The allowable porting time is only one of a laundry list of issues industry believes it needs to have resolved before WLNP can be successful.
“Our goal is to address those issues by Nov. 24 to provide clarity. The bottom line there though is that we have two industries that have grown up under two different regulatory structures, and those things need to be aligned. We have to work jointly with the FCC’s Wireline Competition Bureau. Again, what we want to encourage is as much competition as possible within the limits of LNP and to do it in a way that is a smooth and efficient process for consumers. We would expect the net result is that consumers will have greater choice in both prices and services and flexibility,” said Muleta.
Muleta hopes carriers are able to reach service-level agreements to implement LNP in all forms. “A lot of the technical issues have been resolved. What really seems to be at the center of dispute between the carriers now seems to be what are called service-level agreements,” he said. “Ideally, companies should have the incentives to set up these bi-lateral arrangements to make it easier for their systems and processes.”
The FCC has received status letters in response to inquiries made earlier this month on WLNP.
AT&T Wireless Services Inc. “is making diligent efforts to meet the FCC’s local number portability mandate. However, without guidance from the commission on critical outstanding issues raised in the pending CTIA petitions, and related petitions and ex partes, there likely will be significant delays and operational problems with wireless-to-wireless porting, and it is highly questionable whether wireline-to-wireless porting will proceed at all. This will not only adversely affect the carriers that are in good faith attempting to support the porting process, but will also negatively affect customers who desire to port their numbers,” wrote Douglas Brandon, AT&T Wireless vice president of external affairs and law.
In addition, Muleta and David Solomon, chief of the FCC’s Enforcement Bureau, are traveling soon to see how Cingular Wireless L.L.C.-one of the most ardent critics of WLNP-is progressing on its implementation.
Perhaps in anticipation of this visit, Cingular last week released what it called the “Checklist of A-to-Z of WLNP”for consumers who plan to change carriers and take their numbers with them.
Meanwhile, the U.S. Court of Appeals for the District of Columbia Circuit set out a briefing schedule on the request by CTIA that the court force the FCC to issue the long-awaited guidance. The FCC must file its brief before Oct. 24 with CTIA responding Nov. 3.

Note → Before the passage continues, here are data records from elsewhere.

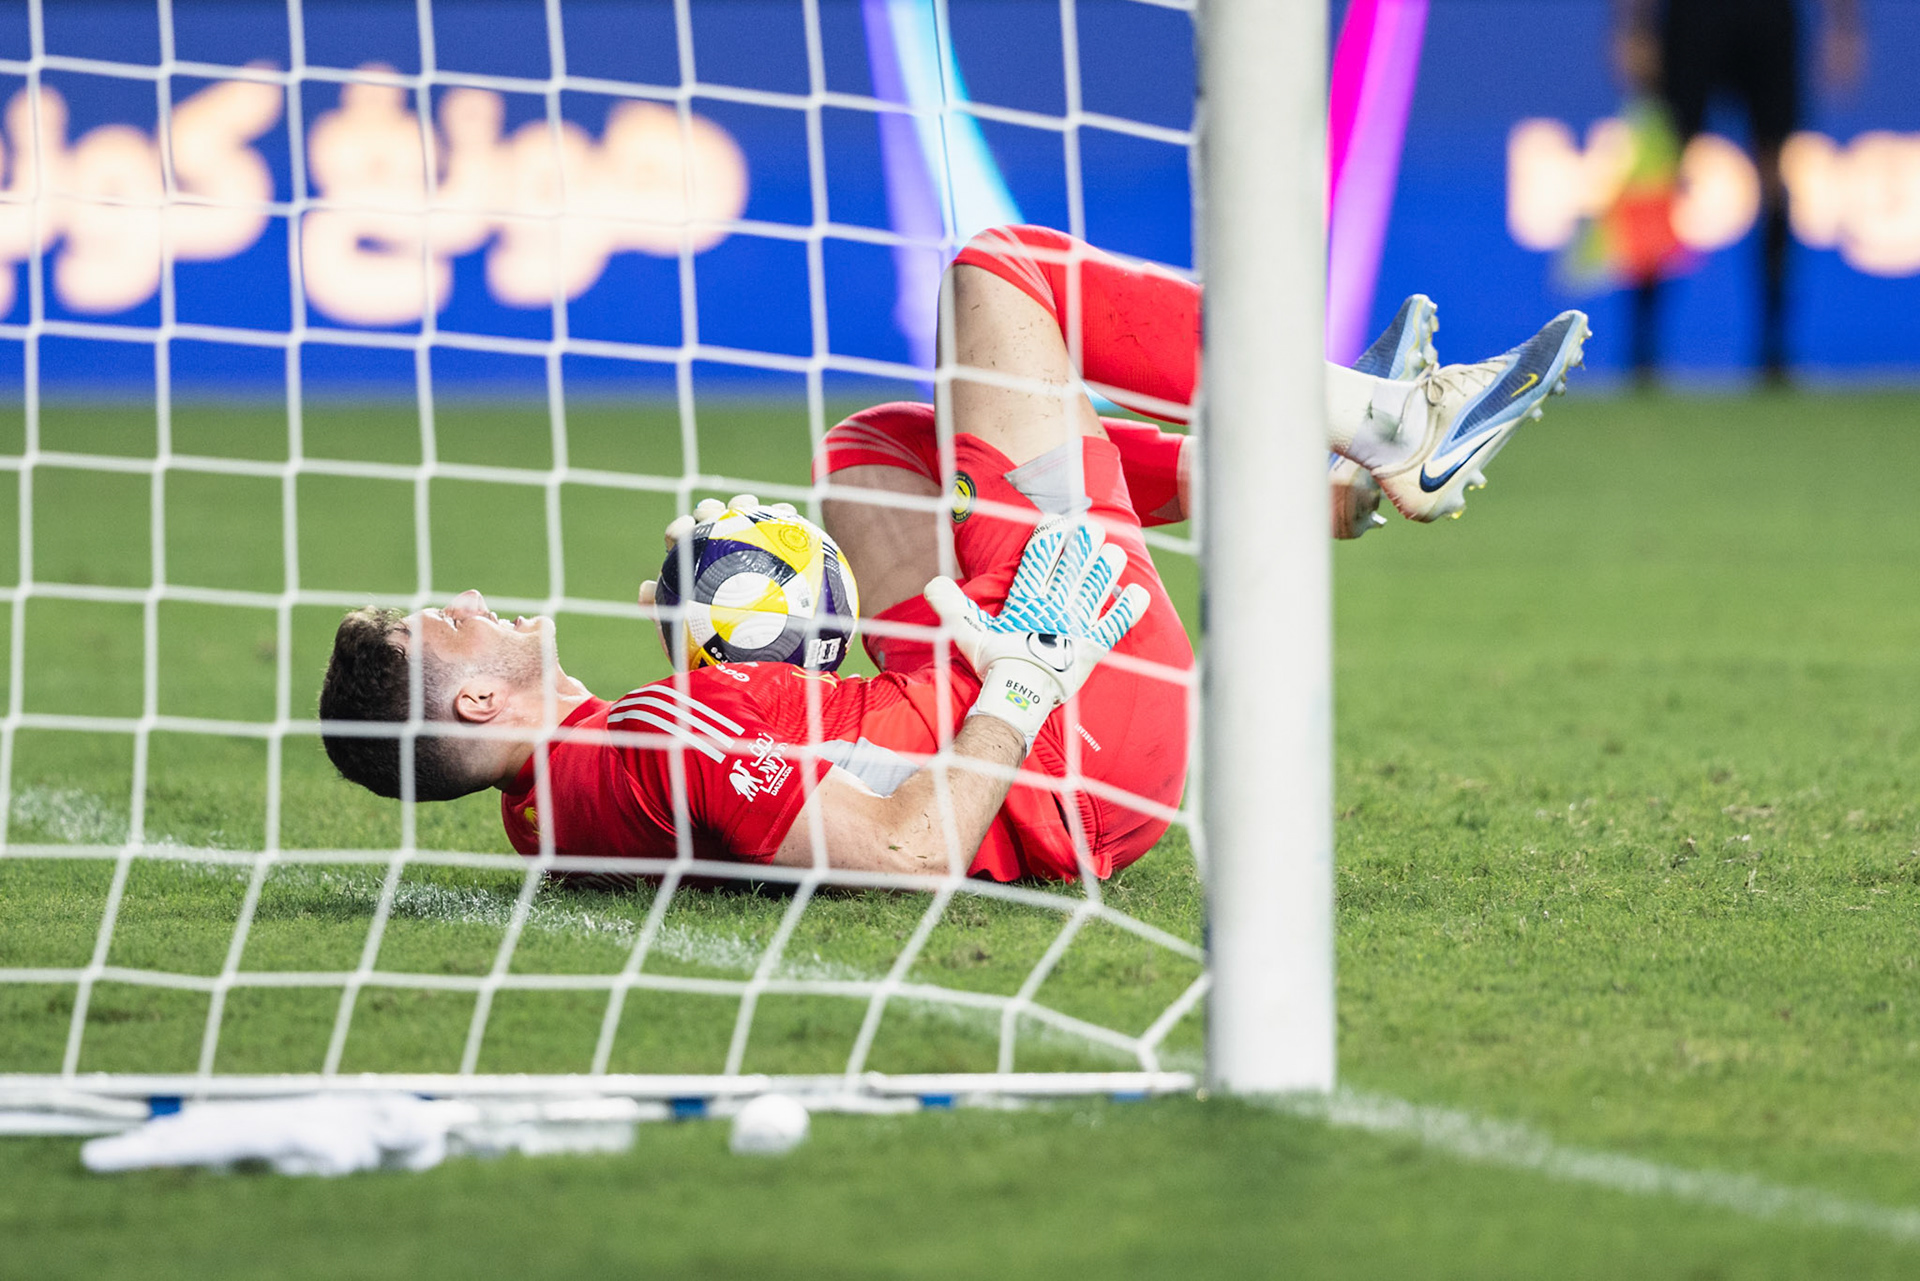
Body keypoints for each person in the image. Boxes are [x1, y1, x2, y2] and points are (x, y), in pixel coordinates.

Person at [318, 225, 1588, 882]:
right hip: (1073, 722)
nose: (468, 598)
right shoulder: (657, 744)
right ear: (476, 699)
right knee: (1001, 275)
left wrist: (723, 651)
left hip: (989, 700)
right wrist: (1030, 675)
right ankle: (1391, 424)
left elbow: (769, 753)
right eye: (440, 622)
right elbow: (904, 853)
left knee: (862, 450)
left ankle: (1316, 498)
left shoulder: (565, 799)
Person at [1614, 0, 1863, 383]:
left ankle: (1775, 346)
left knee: (1774, 174)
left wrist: (1843, 24)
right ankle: (1642, 346)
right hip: (1694, 15)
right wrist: (1634, 24)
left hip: (1766, 15)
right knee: (1664, 170)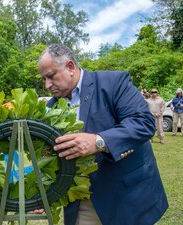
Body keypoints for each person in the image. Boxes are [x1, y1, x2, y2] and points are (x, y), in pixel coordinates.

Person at [38, 44, 168, 225]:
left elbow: (143, 122)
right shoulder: (50, 109)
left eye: (51, 76)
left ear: (70, 67)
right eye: (44, 79)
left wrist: (98, 141)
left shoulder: (114, 82)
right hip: (81, 202)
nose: (47, 85)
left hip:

“Wireless carriers have been working overtime on the technical issues within our control. But, this isn’t something that can be done solo; it is up to the FCC to determine the rules of the game-including telling wireline carriers that portability applies to them, as well. We went to court only after the FCC didn’t answer a set of basic implementation issues. With this mandamus, we simply asked the court to the tell the FCC to make those decisions,” said CTIA President Thomas Wheeler.